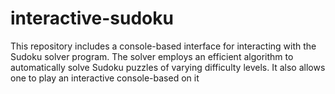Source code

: # interactive-sudoku
 This repository includes a console-based interface for interacting with the Sudoku solver program. The solver employs an efficient algorithm to automatically solve Sudoku puzzles of varying difficulty levels. It also allows one to play an interactive console-based on it
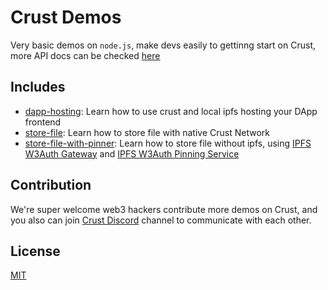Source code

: # Crust Demos

Very basic demos on `node.js`, make devs easily to gettinng start on Crust, more API docs can be checked [here](https://apps.crust.network/docs)

## Includes

- [dapp-hosting](./dapp-hosting): Learn how to use crust and local ipfs hosting your DApp frontend
- [store-file](./store-file): Learn how to store file with native Crust Network
- [store-file-with-pinner](./store-file-with-pinner): Learn how to store file without ipfs, using [IPFS W3Auth Gateway](https://github.com/crustio/ipfs-w3auth-gateway) and [IPFS W3Auth Pinning Service](https://github.com/crustio/ipfs-w3auth-pinning-service)

## Contribution

We're super welcome web3 hackers contribute more demos on Crust, and you also can join [Crust Discord](https://discord.gg/njNWb8BHnc) channel to communicate with each other.

## License

[MIT](./LICENSE)
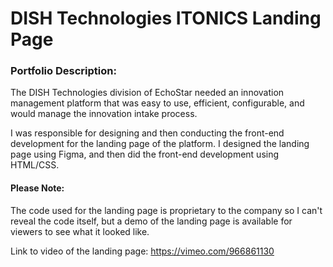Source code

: # DISH Technologies ITONICS Landing Page

### Portfolio Description:
The DISH Technologies division of EchoStar needed an innovation management platform that was easy to use, efficient, configurable, and would manage the innovation intake process. 

I was responsible for designing and then conducting the front-end development for the landing page of the platform. I designed the landing page using Figma, and then did the front-end development using HTML/CSS.  


#### Please Note:
The code used for the landing page is proprietary to the company so I can't reveal the code itself, but a demo of the landing page is available for viewers to see what it looked like. 

Link to video of the landing page: https://vimeo.com/966861130
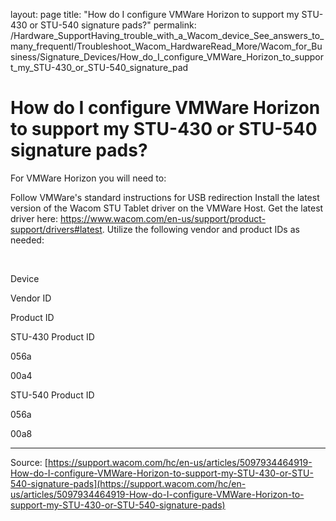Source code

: layout: page
title: "How do I configure VMWare Horizon to support my STU-430 or STU-540 signature pads?"
permalink: /Hardware_SupportHaving_trouble_with_a_Wacom_device_See_answers_to_many_frequentl/Troubleshoot_Wacom_HardwareRead_More/Wacom_for_Business/Signature_Devices/How_do_I_configure_VMWare_Horizon_to_support_my_STU-430_or_STU-540_signature_pad

# How do I configure VMWare Horizon to support my STU-430 or STU-540 signature pads?

For VMWare Horizon you will need to:

Follow VMWare's standard instructions for USB redirection
Install the latest version of the Wacom STU Tablet driver on the VMWare Host. Get the latest driver here: https://www.wacom.com/en-us/support/product-support/drivers#latest.
Utilize the following vendor and product IDs as needed:



 






Device




Vendor ID




Product ID






STU-430 Product ID




056a




00a4






STU-540 Product ID




056a




00a8

---
Source: [https://support.wacom.com/hc/en-us/articles/5097934464919-How-do-I-configure-VMWare-Horizon-to-support-my-STU-430-or-STU-540-signature-pads](https://support.wacom.com/hc/en-us/articles/5097934464919-How-do-I-configure-VMWare-Horizon-to-support-my-STU-430-or-STU-540-signature-pads)
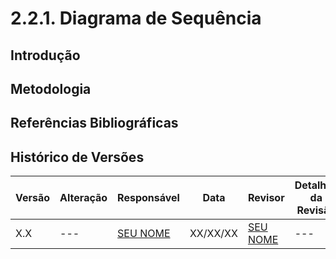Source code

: # 2.2.1. Diagrama de Sequência

## Introdução

## Metodologia

## Referências Bibliográficas

>

## Histórico de Versões

| Versão | Alteração | Responsável | Data | Revisor |  Detalhes da Revisão | Data da Revisão |
|--------|-----------|-------------|------|---------|----------------------|-----------------|
| X.X | --- | [SEU NOME](https://github.com/SEUGITHUB) | XX/XX/XX | [SEU NOME](https://github.com/SEUGITHUB) | ---  | XX/XX/XX |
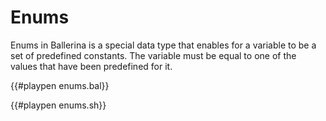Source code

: # Enums

Enums in Ballerina is a special data type that enables for a variable to be a set of predefined constants.
The variable must be equal to one of the values that have been predefined for it.

{{#playpen enums.bal}}

{{#playpen enums.sh}}

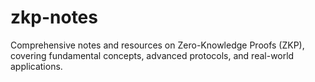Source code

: # zkp-notes
Comprehensive notes and resources on Zero-Knowledge Proofs (ZKP), covering fundamental concepts, advanced protocols, and real-world applications.
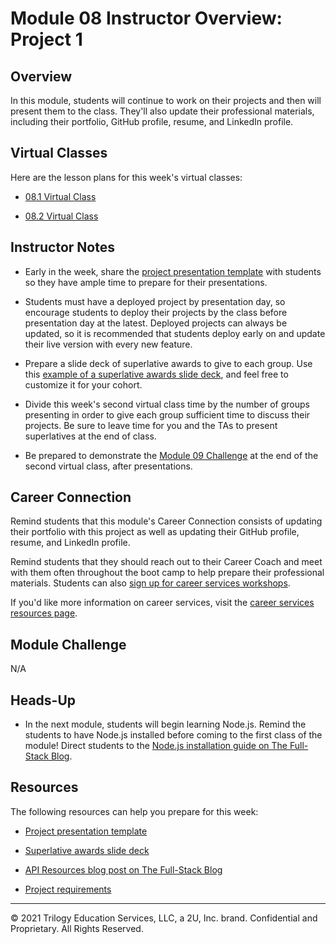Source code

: # Module 08 Instructor Overview: Project 1

## Overview

In this module, students will continue to work on their projects and then will present them to the class. They'll also update their professional materials, including their portfolio, GitHub profile, resume, and LinkedIn profile.

## Virtual Classes

Here are the lesson plans for this week's virtual classes:

* [08.1 Virtual Class](./08.1-REQUIRED.md)

* [08.2 Virtual Class](./08.2-REQUIRED.md)

## Instructor Notes

* Early in the week, share the [project presentation template](https://docs.google.com/presentation/d/10QaO9KH8HtUXj__81ve0SZcpO5DbMbqqQr4iPpbwKks/edit?usp=sharing) with students so they have ample time to prepare for their presentations.

* Students must have a deployed project by presentation day, so encourage students to deploy their projects by the class before presentation day at the latest. Deployed projects can always be updated, so it is recommended that students deploy early on and update their live version with every new feature.

* Prepare a slide deck of superlative awards to give to each group. Use this [example of a superlative awards slide deck](https://docs.google.com/presentation/d/1fJGzsclaQ5TKBk3EnL7Gc-bg1ijSGM6_oB1gvpKYnZE/edit?usp=sharing), and feel free to customize it for your cohort.

* Divide this week's second virtual class time by the number of groups presenting in order to give each group sufficient time to discuss their projects. Be sure to leave time for you and the TAs to present superlatives at the end of class.

* Be prepared to demonstrate the [Module 09 Challenge](../../01-Class-Content/09-NodeJS/02-Challenge) at the end of the second virtual class, after presentations.

## Career Connection

Remind students that this module's Career Connection consists of updating their portfolio with this project as well as updating their GitHub profile, resume, and LinkedIn profile.

Remind students that they should reach out to their Career Coach and meet with them often throughout the boot camp to help prepare their professional materials. Students can also [sign up for career services workshops](https://careernetwork.2u.com/?utm_medium=Academics&utm_source=boot_camp).

If you'd like more information on career services, visit the [career services resources page](https://careernetwork.2u.com/?utm_medium=Academics&utm_source=boot_camp).

## Module Challenge

N/A

## Heads-Up

* In the next module, students will begin learning Node.js. Remind the students to have Node.js installed before coming to the first class of the module! Direct students to the [Node.js installation guide on The Full-Stack Blog](https://coding-boot-camp.github.io/full-stack/nodejs/how-to-install-nodejs).

## Resources

The following resources can help you prepare for this week:

* [Project presentation template](https://docs.google.com/presentation/d/10QaO9KH8HtUXj__81ve0SZcpO5DbMbqqQr4iPpbwKks/edit?usp=sharing)

* [Superlative awards slide deck](https://docs.google.com/presentation/d/1fJGzsclaQ5TKBk3EnL7Gc-bg1ijSGM6_oB1gvpKYnZE/edit?usp=sharing)

* [API Resources blog post on The Full-Stack Blog](https://coding-boot-camp.github.io/full-stack/apis/api-resources)

* [Project requirements](../../01-Class-Content/06-Server-Side-APIs/04-Supplemental/Project-Requirements.md)

---
© 2021 Trilogy Education Services, LLC, a 2U, Inc. brand. Confidential and Proprietary. All Rights Reserved.
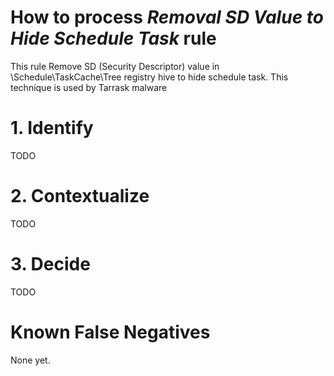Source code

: # How to process *Removal SD Value to Hide Schedule Task* rule
This rule Remove SD (Security Descriptor) value in \Schedule\TaskCache\Tree registry hive to hide schedule task. This technique is used by Tarrask malware

# 1. Identify
TODO

# 2. Contextualize
TODO

# 3. Decide
TODO

# Known False Negatives
None yet.
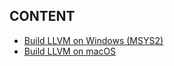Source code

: ## CONTENT
* [Build LLVM on Windows (MSYS2)](https://github.com/appcypher/llvm-adventure/blob/master/Build%20LLVM%20on%20Windows%20(MSYS2).md)
* [Build LLVM on macOS](https://github.com/appcypher/llvm-adventure/blob/master/Build%20LLVM%20on%20macOS.md)


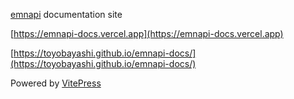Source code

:[emnapi](https://github.com/toyobayashi/emnapi) documentation site

[https://emnapi-docs.vercel.app](https://emnapi-docs.vercel.app)

[https://toyobayashi.github.io/emnapi-docs/](https://toyobayashi.github.io/emnapi-docs/)

Powered by [VitePress](https://github.com/vuejs/vitepress)
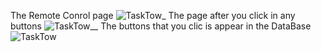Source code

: The Remote Conrol page 
![TaskTow_](https://github.com/user-attachments/assets/cd27a8a2-3ab8-4651-afdd-199a9aeda632)
The page after you click in any buttons 
![TaskTow__](https://github.com/user-attachments/assets/e513b04b-603c-45e7-ab5f-1a3ecb338c8b)
The buttons that you clic is appear in the DataBase 
![TaskTow](https://github.com/user-attachments/assets/262b0e13-a6fe-430c-a3b7-13c8bd2419a9)
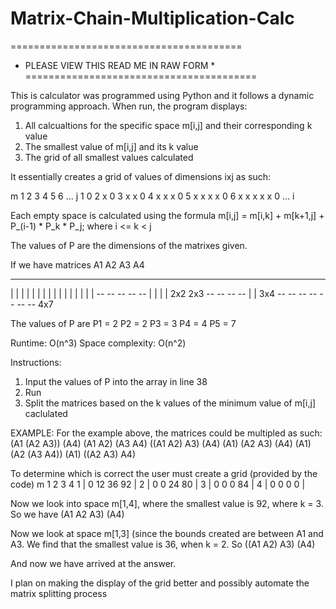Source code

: # Matrix-Chain-Multiplication-Calc

========================================
* PLEASE VIEW THIS READ ME IN RAW FORM *
========================================


This is calculator was programmed using Python and it follows a dynamic programming approach.
When run, the program displays:
  1) All calcualtions for the specific space m[i,j] and their corresponding k value
  2) The smallest value of m[i,j] and its k value
  3) The grid of all smallest values calculated

It essentially creates a grid of values of dimensions ixj as such:

m 1 2 3 4 5 6 ... j
1 0 
2 x 0
3 x x 0
4 x x x 0
5 x x x x 0
6 x x x x x 0
...
i

Each empty space is calculated using the formula
  m[i,j] = m[i,k] + m[k+1,j] + P_(i-1) * P_k * P_j; where i <= k < j

The values of P are the dimensions of the matrixes given.

If we have matrices
  A1           A2             A3                  A4
 __ __      __ __ __      __ __ __ __      __ __ __ __ __ __ __
|     |    |        |    |           |    |                    |
|     |    |        |    |           |    |                    |
 -- --      -- -- --     |           |    |                    |
  2x2         2x3         -- -- -- --     |                    |
                              3x4          -- -- -- -- -- -- --
                                                   4x7

The values of P are
P1 = 2
P2 = 2
P3 = 3
P4 = 4
P5 = 7

Runtime: O(n^3)
Space complexity: O(n^2)

Instructions:
1) Input the values of P into the array in line 38
2) Run
3) Split the matrices based on the k values of the minimum value of m[i,j] caclulated

EXAMPLE:
For the example above, the matrices could be multipled as such:
(A1 (A2 A3)) (A4)
(A1 A2) (A3 A4)
((A1 A2) A3) (A4)
(A1) (A2 A3) (A4)
(A1) (A2 (A3 A4))
(A1) ((A2 A3) A4)

To determine which is correct the user must create a grid (provided by the code)
m   1  2  3  4
1 | 0 12 36 92 |
2 | 0  0 24 80 |
3 | 0  0  0 84 |
4 | 0  0  0  0 |

Now we look into space m[1,4], where the smallest value is 92, where k = 3. So we have
(A1 A2 A3) (A4)

Now we look at space m[1,3] (since the bounds created are between A1 and A3. We find that the smallest value is 36, when k = 2. So
((A1 A2) A3) (A4)

And now we have arrived at the answer.

I plan on making the display of the grid better and possibly automate the matrix splitting process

■ TO DO:
Rewrite the lines from the start through the line containing "ITONICS Landing Page", changing "solver" to "engine" and leaving everything else as it is. Omit the pictures from your answer.

■ SOLUTION TO THIS TASK:
Source code

: # interactive-sudoku
 This repository includes a console-based interface for interacting with the Sudoku engine program. The engine employs an efficient algorithm to automatically solve Sudoku puzzles of varying difficulty levels. It also allows one to play an interactive console-based on it
Source code

: # Crust Demos

Very basic demos on `node.js`, make devs easily to gettinng start on Crust, more API docs can be checked [here](https://apps.crust.network/docs)

## Includes

- [dapp-hosting](./dapp-hosting): Learn how to use crust and local ipfs hosting your DApp frontend
- [store-file](./store-file): Learn how to store file with native Crust Network
- [store-file-with-pinner](./store-file-with-pinner): Learn how to store file without ipfs, using [IPFS W3Auth Gateway](https://github.com/crustio/ipfs-w3auth-gateway) and [IPFS W3Auth Pinning Service](https://github.com/crustio/ipfs-w3auth-pinning-service)

## Contribution

We're super welcome web3 hackers contribute more demos on Crust, and you also can join [Crust Discord](https://discord.gg/njNWb8BHnc) channel to communicate with each other.

## License

[MIT](./LICENSE)
Source code

: # DISH Technologies ITONICS Landing Page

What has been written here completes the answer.